Extracted text
+===+

Wednesday 18th of November 2015

Fan Ice seems very good. I would like to try it sometime.

Ivanna C.

Tuesday 17th of November 2015

I bet Fan Ice is way better than the artificial ice cream that I'm used to eating. I think having a food craving in another country away from home is the best. When I went to the Dominican Republic with my family, almost every day I ate mangoes straight from the trees! I could not get enough of them; they were so delicious and refreshing.

Edwin J.

Tuesday 17th of November 2015

Whoa! I've never in my life have ever ate vanilla ice-cream in such a away! I became so accustomed to eating vanilla ice-cream through a cup or a cone that seeing this is just abnormal to me. I even love the fact that the price is thirty to thirty-five cents. The normal price for small cups of Ben and Jerry's ice-cream is around 16.00, and even with my coupons it's never that usually cheap like thirty cents! I really want to try this product out one day seeing as how you loved it so much.

Margot W

Tuesday 17th of November 2015

The fan ice sounds fun!!! I would love to try it some time. I don't remember any food cravings from when I went to London, except tea, and clotted cream. Ghana seems like a really interesting place to visit.

Bailey C

Tuesday 17th of November 2015

Wow! I wish I could try Fan Ice and see if I can compare it to food in America.

+===+

Supplied material
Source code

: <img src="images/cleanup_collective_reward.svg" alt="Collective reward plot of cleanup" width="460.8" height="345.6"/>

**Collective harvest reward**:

+===+

Problem to solve
In the comments about Fan Ice, what did one writer eat almost every day during a family trip to the Dominican Republic? You won't need the lines for this.

Written solution
Mangoes, straight from the trees.